HALCONES Y GALLINAZOS:

   La resistencia Iraquí sigue ganándole la guerra a los Estados Unidos y ahora no solo gana la guerra sino también las elcciones. Ayer me divertía con la cara compungida de Bush. El golpe ha sido mucho más severo de lo que imaginó: los demácratas han arrasado con el doble de cifras de las que se propusieron y el mapa político ha cambiado geológicamente.

   Digamos que el grupo de irresponsables y sanguinarios encabezados por Donal Rumsfeld lo habrá de sustituir un equipo que, sin cambiar demasiado las cosas, vaya lentamente creando la conciencia de que esa ocupación brutal e imperialista no tiene otro destino que el de la derrota y la huida. Si Estados Unidos hubiese hecho eso antes de la ofensiva del Tet en 1968, el retiro de sus tropas no habría tenido el aspecto de pesadilla y trauma que llegó a tener en Vietnam.

   Este equipo dirigido ahora por el ex director de la CIA Robert Gates -el hombre clave en las operaciones encubiertas antisoviéticas en Afganistán -dejará a un lado las opciones esperpénticas de Rumsfeld y tratará de mejorar las relaciones públicas de la guerra “iraquizando” cada vez más la ofensiva militar en contra de la resistencia y acelerando todo lo que se pueda el calendario de relevos sobre mandos y decisiones.

   La gente decente de todo el mundo espera también que la derrota de la pandilla de Bush dé una señal al criminal estado mayor de Israel para que entienda que su estilo nazi de predominar, su modelo nazi de librarse de los palestinos reduciéndolos a la ignominia o liquidándolos en masa, es algo ya no sólo nauseabundo sino inaceptable para los propios intereses occidentales.

   El Estado de Israel -ayer el estado democrático arropado por todos -está buscando que la milicia de Hamás o el ejército de Hisbulá mate a algunos de sus soldados prisioneros, algo que otros extremistas habrían hecho ya hace tiempo ante la prepotencia homicida de los isralíes.

   Y está buscando ese desenlace porque ya tiene la tácita aprobación norteamericana para atacar, con mucha fuerza, en la frontera egipcia de Gaza y sorprender con un zarpazo a Siria mientras su aviación hace en Irán lo mismo que hizo en Irak: bombardear con misiles norteamericanos anticoncreto las instalaciones nucleares del gobierno persa.

   Isreal se ha convertido en el Estado más forajido del mundo. Si queremos imitar la lengua de papagayo de George Bush. Y a ese Estado forajido la administración Bush ha avalado en todos sus excesos , en toda la loca vastedad de sus crímenes amparados dizque por Dios: tres soldados hechos prisioneros en zona de guerra, una guerra impuesta hace sesenta años por ellos, equivalen a toda la infraestructura del Líbano y a 1300 libaneses muertos, la mayoría de ellos civiles.

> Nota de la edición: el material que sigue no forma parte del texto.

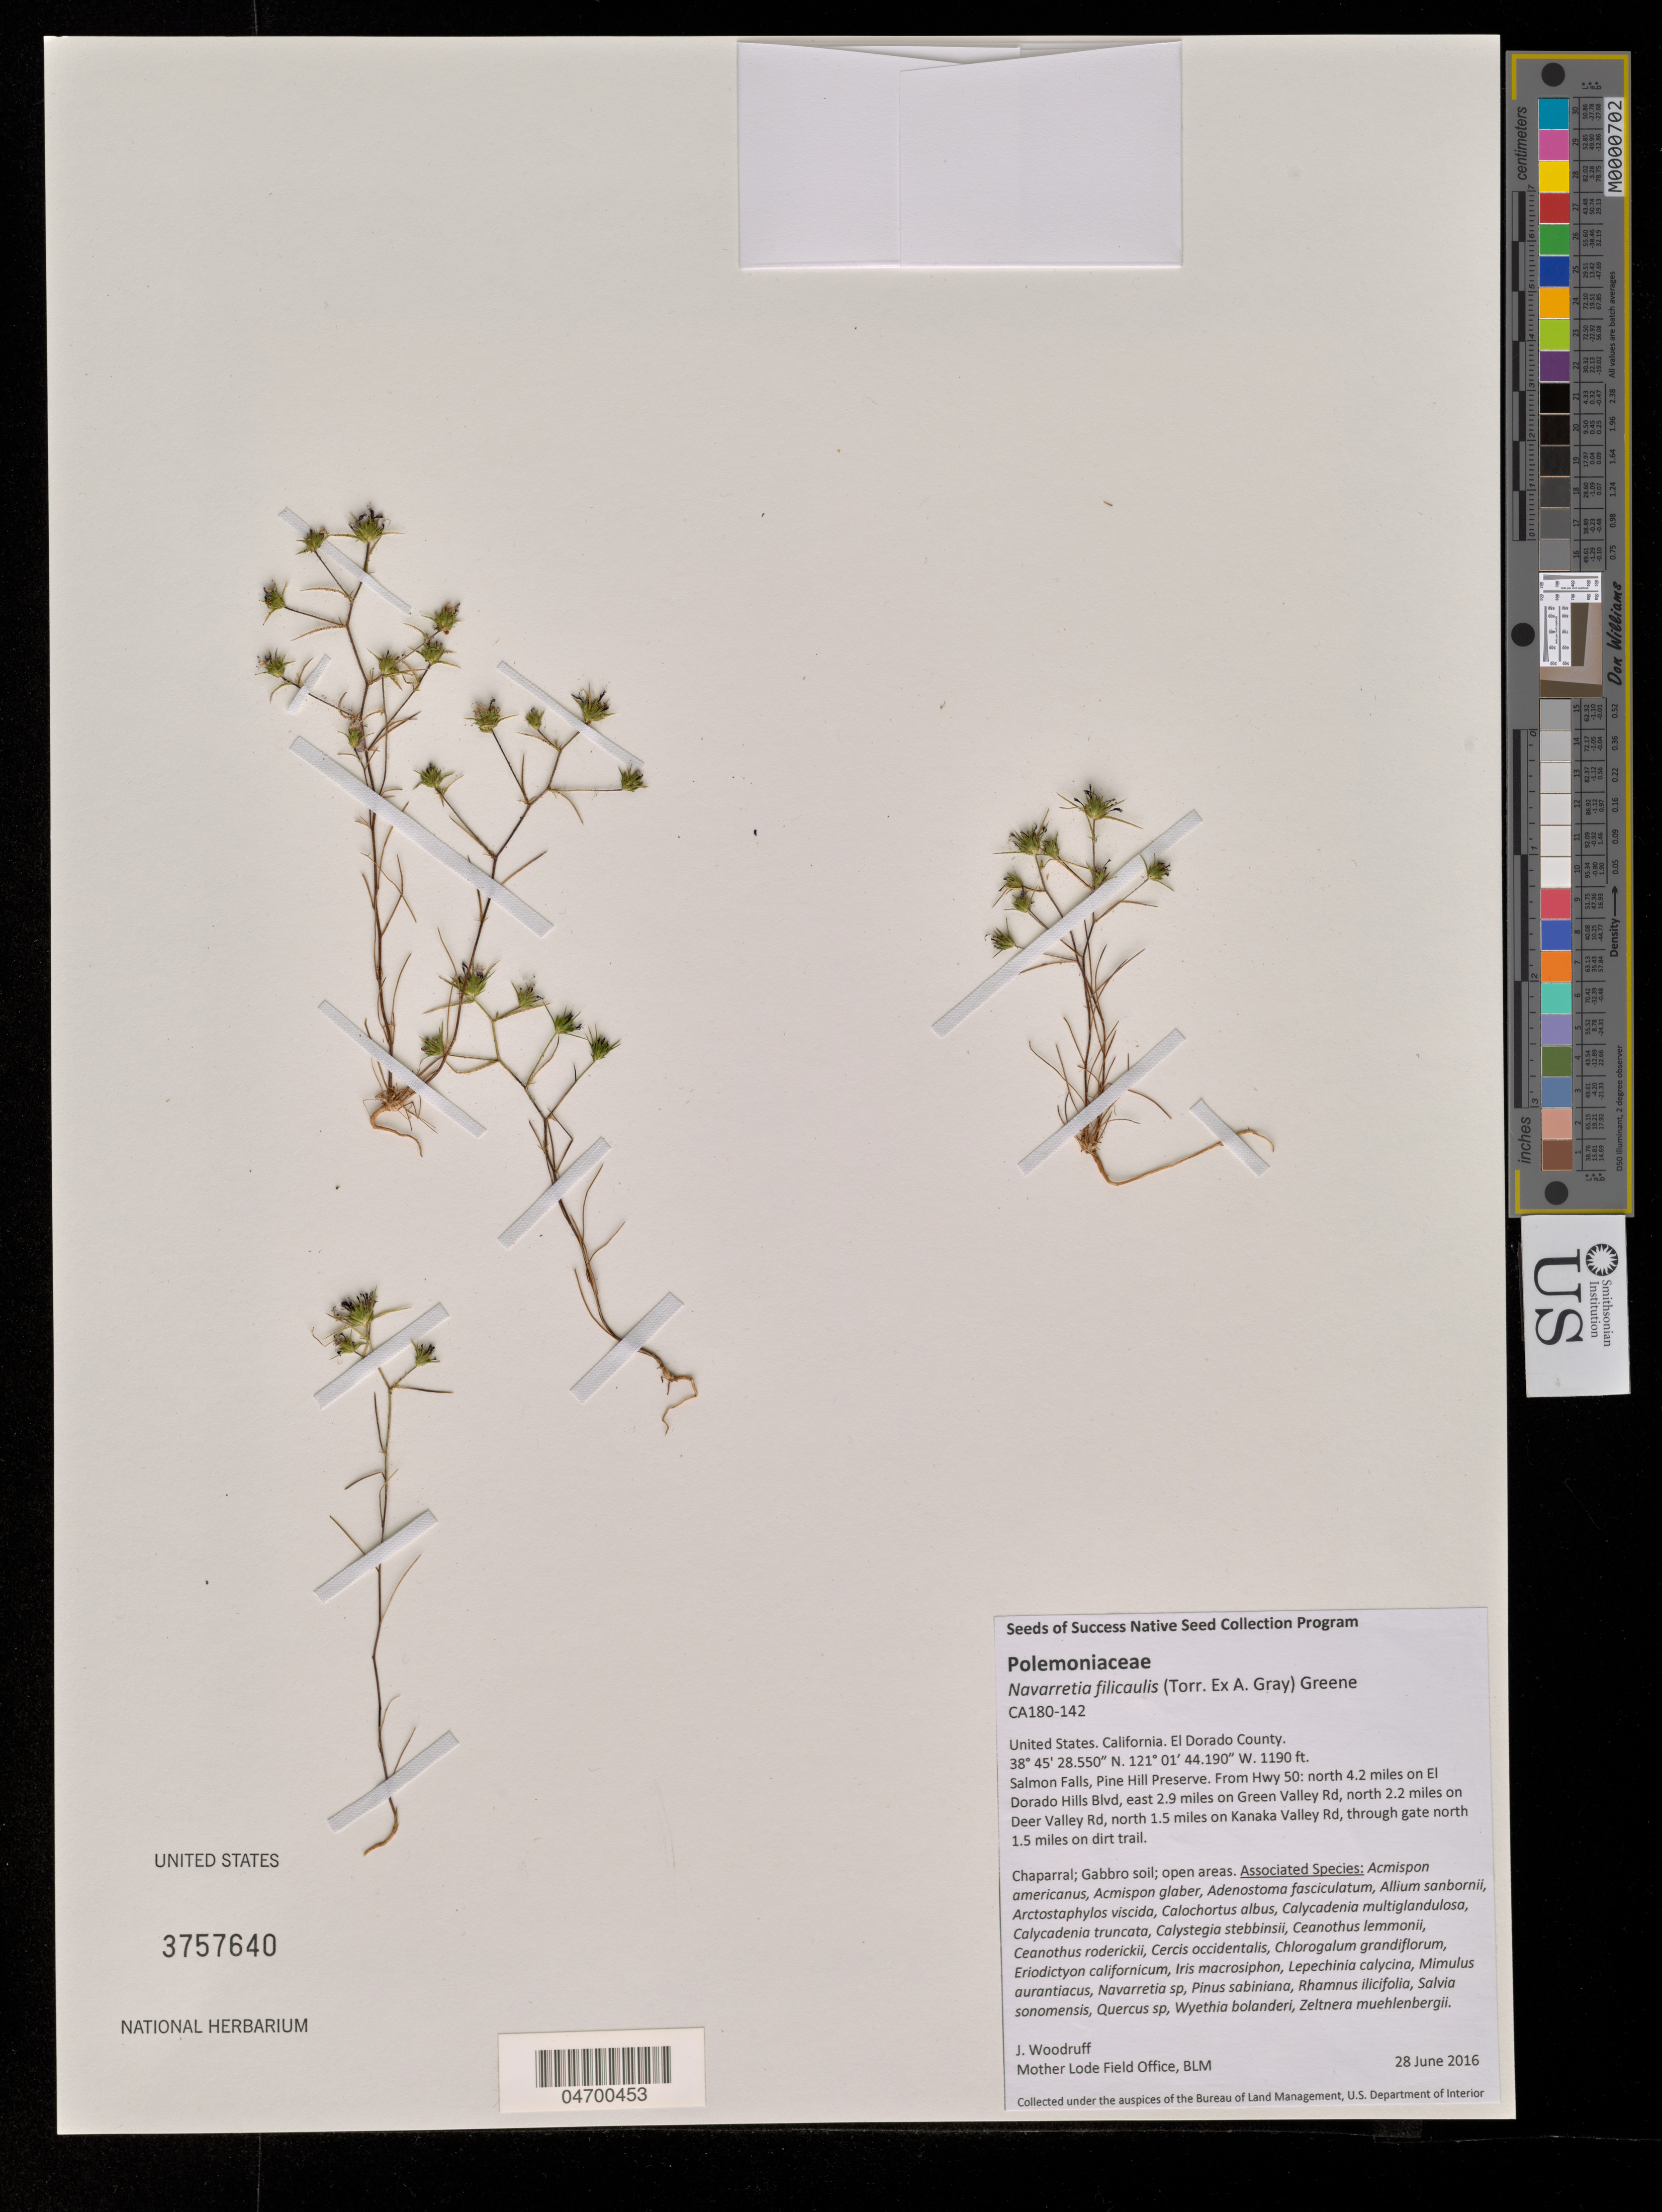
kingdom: Plantae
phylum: Tracheophyta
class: Magnoliopsida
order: Ericales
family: Polemoniaceae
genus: Navarretia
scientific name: Navarretia filicaulis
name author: (Torr. ex A. Gray) S.W. Greene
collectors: J. Woodruff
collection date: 2016-06-28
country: United States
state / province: California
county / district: El Dorado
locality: El Dorado County. Salmon Falls, Pine Hill Preserve. From Hwy 50: north 4.2 miles on El Dorado Hills Blvd, east 2.9 miles on Green Valley Rd, north 2.2 miles on Deer Valley Rd, north 1.5 miles on Kanaka Valley Rd, through gate north 1.5 miles on dirt trail.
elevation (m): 363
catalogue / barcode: US 3757640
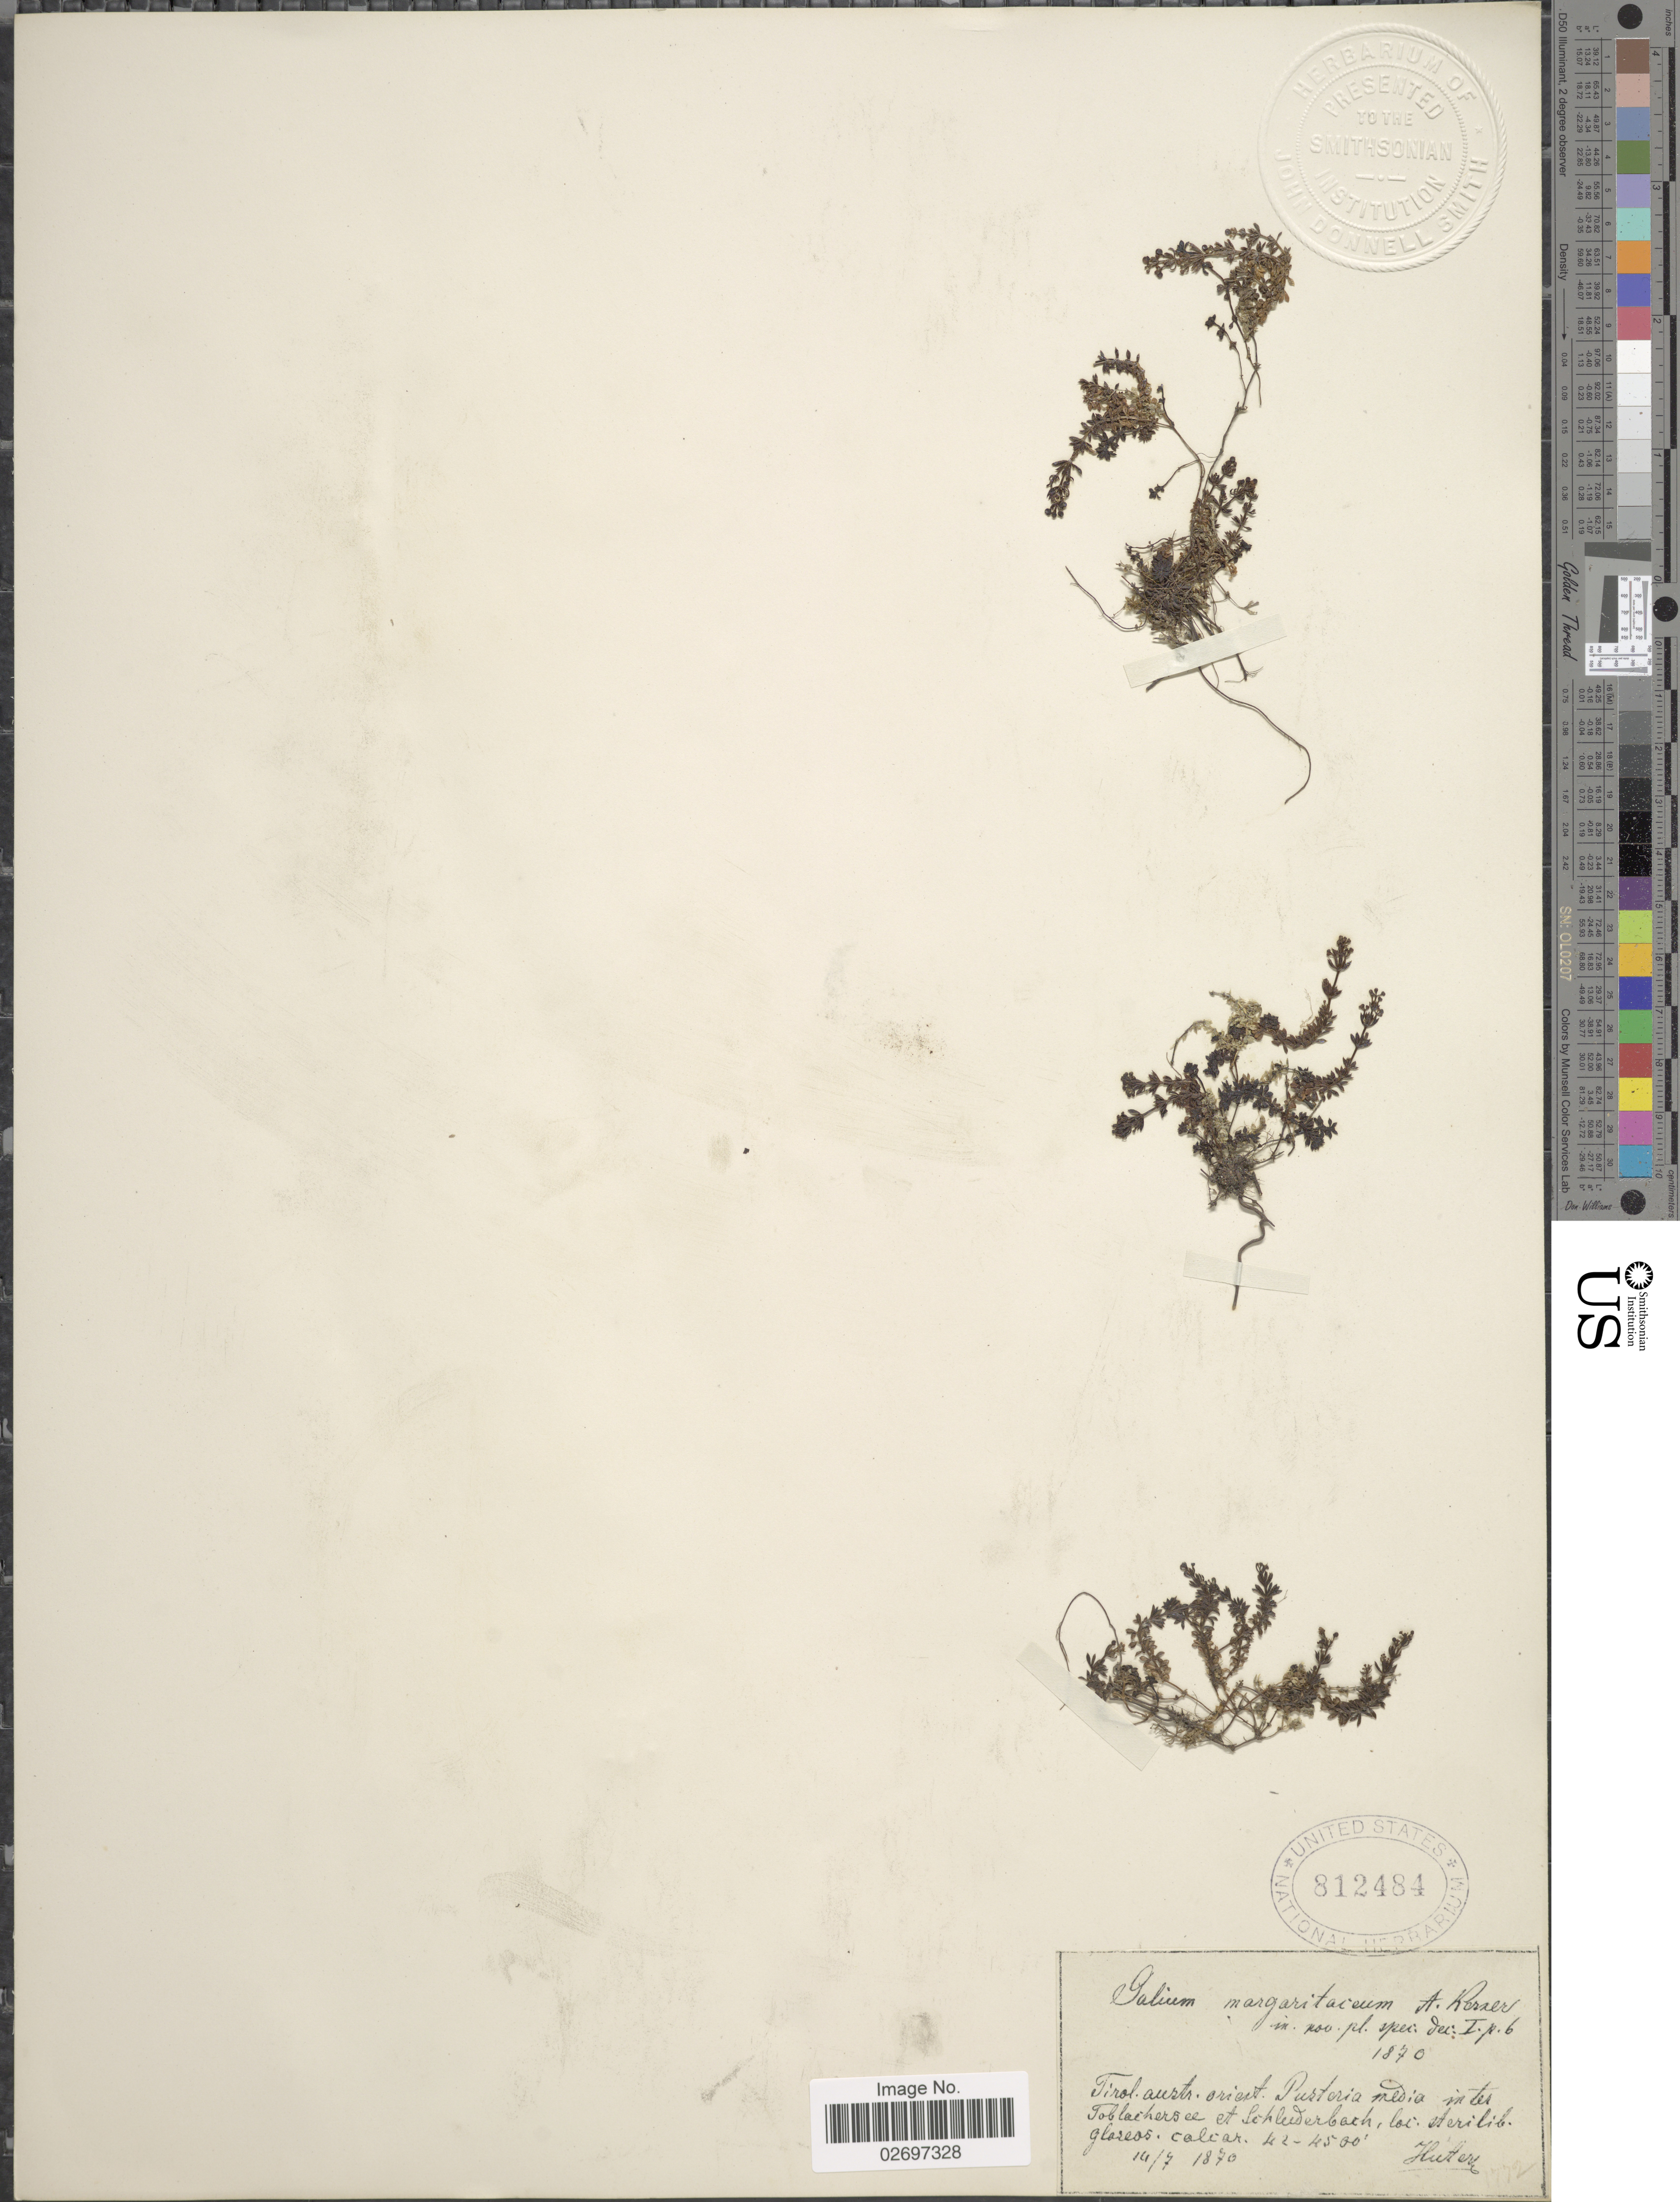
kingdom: Plantae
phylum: Tracheophyta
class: Magnoliopsida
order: Gentianales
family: Rubiaceae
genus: Galium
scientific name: Galium margaritaceum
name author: A. Kern.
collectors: -. Huter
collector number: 1772?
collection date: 1870-07-14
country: Italy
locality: Tirol austr. orient. Pusteria media inter Toblaihersee et Schluderbach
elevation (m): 1280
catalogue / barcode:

   Bueno, pues. El Estado fascista de Israel algo ha hecho para derribar a Rumsfeld, cosa que se le agradece. Monstruos como Rumsfeld y como el actual ministro de Asuntos Estratégicos de Israel, Avigdor Lieberman, tendrán que salir del escenario para que una paz, digna para todos, sea posible en Medio Oriente. Lieberman ha dicho en público lo que Olmert piensa en privado: que los palestinos no tienen derechos en Cisjordania, que los árabes con ciudadanía Israelí deberán ser expulsados de Israel, que los pocos diputados de etnia árabe en el parlamento deberán jurar por la lealtad al Estado judío (”y si no ser ejecutados”) y que la única manera de enfrentar las enfermizas declaraciones del presidente iraní es mandándolo matar y bombardeando las instalaciones que Israel considere amenazantes.

   El partido de Liberman se llama Ysrael Beitenu (Nuestra casa Israel) y tiene 11 asientos en el Congreso. Miles de israelís lo adoran. Como miles de alemanes adoraron al hijo de puta de Hitler y como miles de hijos de puta endiosaron hasta ayer a Rumsfeld.

   El gallinazo Lieberman también ha perdido ayer las elecciones norteamericanas. Bueno eso esperamos.